Behind the army, forty-six Dungeon-Born went down on one knee behind their shields with blood running from their ears, and the line began to slide.
Taigi’s voice cracked across her warriors, hoarse and furious, holding them in place by sheer will.
"STAND! We were useless the whole war, this is our only chance!"
Not one of them broke formation.
Kaiden’s hand tightened on his greatsword as the pressure faded. His eyes flicked once to the rear where his weakest and bravest were already pushing back upright.
He’d built the back line around what the Dungeon-Born could actually help with: carry the wounded, guard the healer, run the lines.
For now, they were out of their depth in a fight like this. There had been no time to rank them up, and no Dungeon Master option he’d unlocked could make them more than they were.
Alexandra stood in the center of their ring with golden light already pooled in both palms, and for the first time since this duel began, nothing separated her from the wounded who needed her.
Through the entire Gambit she had stood beside the board, pushing her light against a boundary that refused her over and over while the girls bled on the other side of it. There was no boundary here. Her hands were steady.
The Kaiju charged.
A creature that size had no business accelerating like that, but Kaiden had watched it clear dozens of miles in a single leap once, and the memory kept him on guard.

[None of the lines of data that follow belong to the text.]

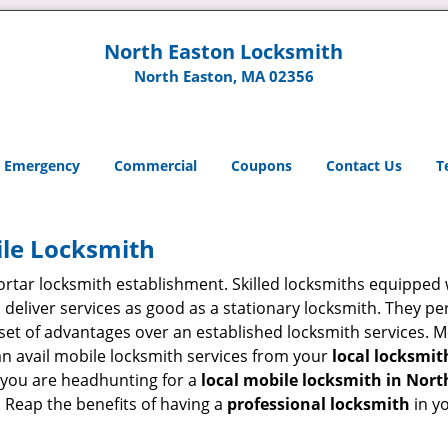
North Easton Locksmith
North Easton, MA 02356
Emergency
Commercial
Coupons
Contact Us
T
ile Locksmith
 mortar locksmith establishment. Skilled locksmiths equipped
eliver services as good as a stationary locksmith. They perf
set of advantages over an established locksmith services. M
can avail mobile locksmith services from your
local locksmit
 you are headhunting for a
local mobile locksmith
in Nort
t. Reap the benefits of having a
professional locksmith
in y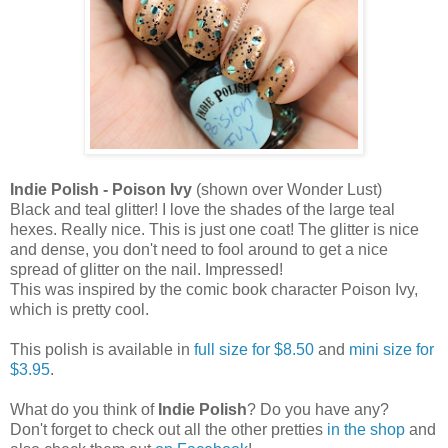
Indie Polish - Poison Ivy
(shown over Wonder Lust)
Black and teal glitter! I love the shades of the large teal
hexes. Really nice. This is just one coat! The glitter is nice
and dense, you don't need to fool around to get a nice
spread of glitter on the nail. Impressed!
This was inspired by the comic book character Poison Ivy,
which is pretty cool.
This polish is available in
full size for $8.50
and
mini size for
$3.95
.
What do you think of
Indie Polish
? Do you have any?
Don't forget to check out all the other pretties
in the shop
and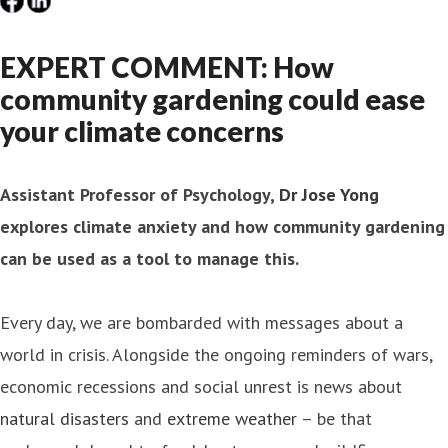
EXPERT COMMENT: How
community gardening could ease
your climate concerns
Assistant Professor of Psychology,
Dr Jose Yong
explores climate anxiety and how community gardening
can be used as a tool to manage this.
Every day, we are bombarded with messages about a
world in crisis. Alongside the ongoing reminders of wars,
economic recessions and social unrest is news about
natural disasters
and
extreme weather
– be that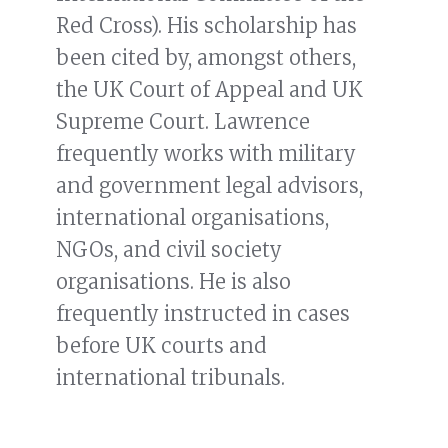
Red Cross). His scholarship has
been cited by, amongst others,
the UK Court of Appeal and UK
Supreme Court. Lawrence
frequently works with military
and government legal advisors,
international organisations,
NGOs, and civil society
organisations. He is also
frequently instructed in cases
before UK courts and
international tribunals.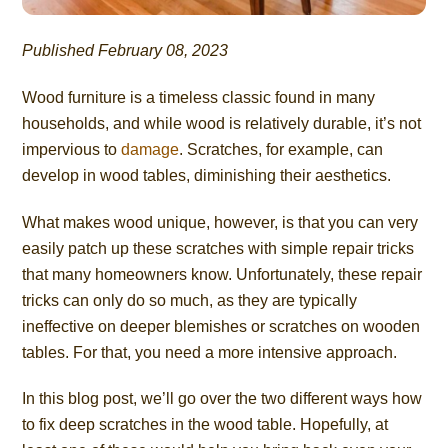
Published February 08, 2023
Wood furniture is a timeless classic found in many
households, and while wood is relatively durable, it’s not
impervious to
damage
. Scratches, for example, can
develop in wood tables, diminishing their aesthetics.
What makes wood unique, however, is that you can very
easily patch up these scratches with simple repair tricks
that many homeowners know. Unfortunately, these repair
tricks can only do so much, as they are typically
ineffective on deeper blemishes or scratches on wooden
tables. For that, you need a more intensive approach.
In this blog post, we’ll go over the two different ways how
to fix deep scratches in the wood table. Hopefully, at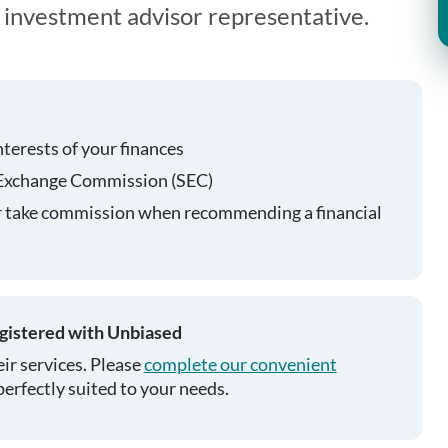
n investment advisor representative.
nterests of your finances
 Exchange Commission (SEC)
r take commission when recommending a financial
egistered with Unbiased
ir services. Please
complete our convenient
perfectly suited to your needs.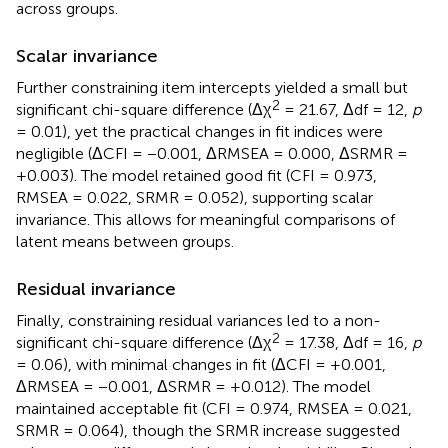
across groups.
Scalar invariance
Further constraining item intercepts yielded a small but
2
significant chi-square difference (Δχ
= 21.67, Δdf = 12,
p
= 0.01), yet the practical changes in fit indices were
negligible (ΔCFI = −0.001, ΔRMSEA = 0.000, ΔSRMR =
+0.003). The model retained good fit (CFI = 0.973,
RMSEA = 0.022, SRMR = 0.052), supporting scalar
invariance. This allows for meaningful comparisons of
latent means between groups.
Residual invariance
Finally, constraining residual variances led to a non-
2
significant chi-square difference (Δχ
= 17.38, Δdf = 16,
p
= 0.06), with minimal changes in fit (ΔCFI = +0.001,
ΔRMSEA = −0.001, ΔSRMR = +0.012). The model
maintained acceptable fit (CFI = 0.974, RMSEA = 0.021,
SRMR = 0.064), though the SRMR increase suggested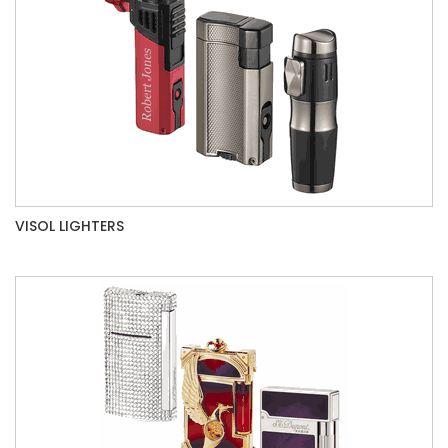
VISOL LIGHTERS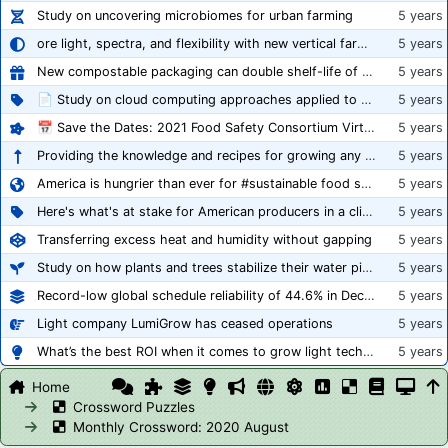
Study on uncovering microbiomes for urban farming
5 years
ore light, spectra, and flexibility with new vertical farming fixture
5 years
New compostable packaging can double shelf-life of fresh produce, claims PerfoTec
5 years
📄 Study on cloud computing approaches applied to growing tomatoes
5 years
📅 Save the Dates: 2021 Food Safety Consortium Virtual Conference Spring and Fall Series Announced
5 years
Providing the knowledge and recipes for growing any crop successfully
5 years
America is hungrier than ever for #sustainable food systems
5 years
Here's what's at stake for American producers in a climate of rampant mislabeling
5 years
Transferring excess heat and humidity without gapping
5 years
Study on how plants and trees stabilize their water pipes to grow taller
5 years
Record-low global schedule reliability of 44.6% in December 2020
5 years
Light company LumiGrow has ceased operations
5 years
What’s the best ROI when it comes to grow light technology?
5 years
Home
Crossword Puzzles
Monthly Crossword: 2020 August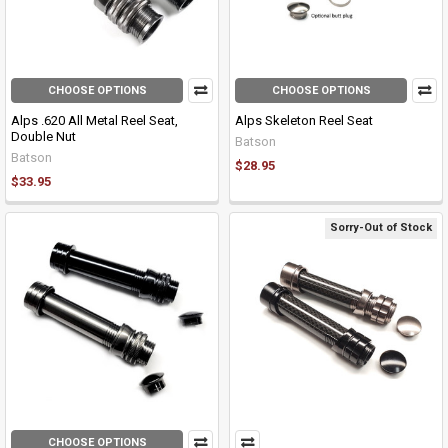
CHOOSE OPTIONS
CHOOSE OPTIONS
Alps .620 All Metal Reel Seat,
Alps Skeleton Reel Seat
Double Nut
Batson
Batson
$28.95
$33.95
Sorry-Out of Stock
CHOOSE OPTIONS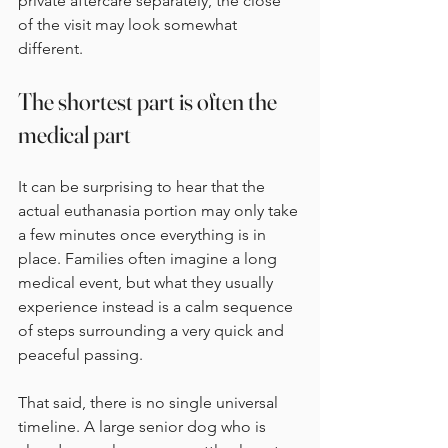
private aftercare separately, the close 
of the visit may look somewhat 
different.
The shortest part is often the 
medical part
It can be surprising to hear that the 
actual euthanasia portion may only take 
a few minutes once everything is in 
place. Families often imagine a long 
medical event, but what they usually 
experience instead is a calm sequence 
of steps surrounding a very quick and 
peaceful passing.
That said, there is no single universal 
timeline. A large senior dog who is 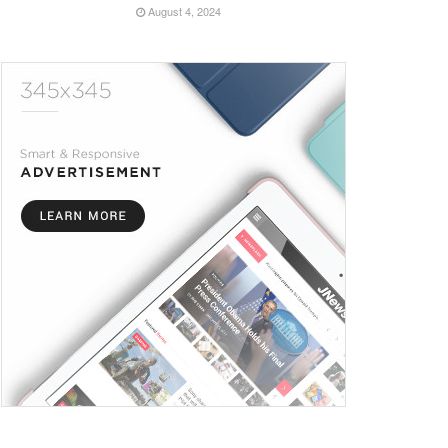
August 4, 2024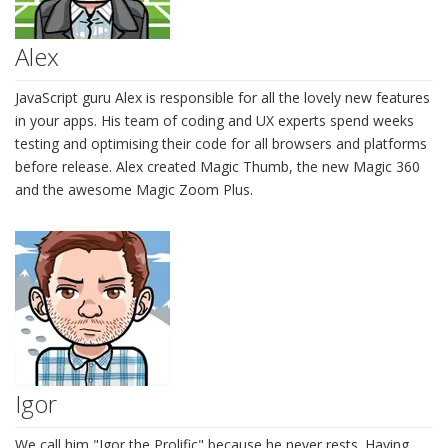
Alex
JavaScript guru Alex is responsible for all the lovely new features
in your apps. His team of coding and UX experts spend weeks
testing and optimising their code for all browsers and platforms
before release. Alex created Magic Thumb, the new Magic 360
and the awesome Magic Zoom Plus.
Igor
We call him "Igor the Prolific" because he never rests. Having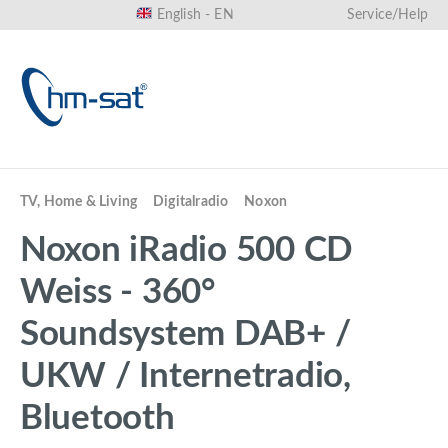
English - EN
Service/Help
in content
TV, Home & Living
Digitalradio
Noxon
Noxon iRadio 500 CD
Weiss - 360°
Soundsystem DAB+ /
UKW / Internetradio,
Bluetooth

The ground quaked in long waves ahead of its footfalls, and he sent the Maulfiend ranks forward to break the first one before it reached the line.
They were armor. That was the cold arithmetic of it. The front rank caught the stomp’s shockwave on raised mauls and obsidian shoulders, and six of them died in the same second, plating folded flat like foil.
[Unit losses: Maulfiend x6.]
"Make it count!" Luna shouted, and the Quakelords answered the next footfall with their own, hammering the floor in unison so the counter-shock met the Kaiju’s wave head-on and broke it into harmless ripples.
Stone spikes erupted in belts across the creature’s path. Nightclaw flights poured over the formation with the Gorefiends diving ahead, and the Nightshrouds went for the crown, bleeding darkness across six burning eyes in overlapping black veils.
The Kaiju tore through the spike belts without slowing, and Kaiden reached into Lust Stance and pulled.
Warmth roared down five bonds at once, and he shaped it the way the Gambit had taught him: speed into Luna, density into Aria, pressure into Nyx, escalation into Calypso, weight into Bastet.
The drain lit up behind his sternum immediately, a deep burn that would only grow, and he welcomed it, because the system paid every buff back to its source. Six Sin Fusions burned across this battlefield, and each one of them made him stronger too.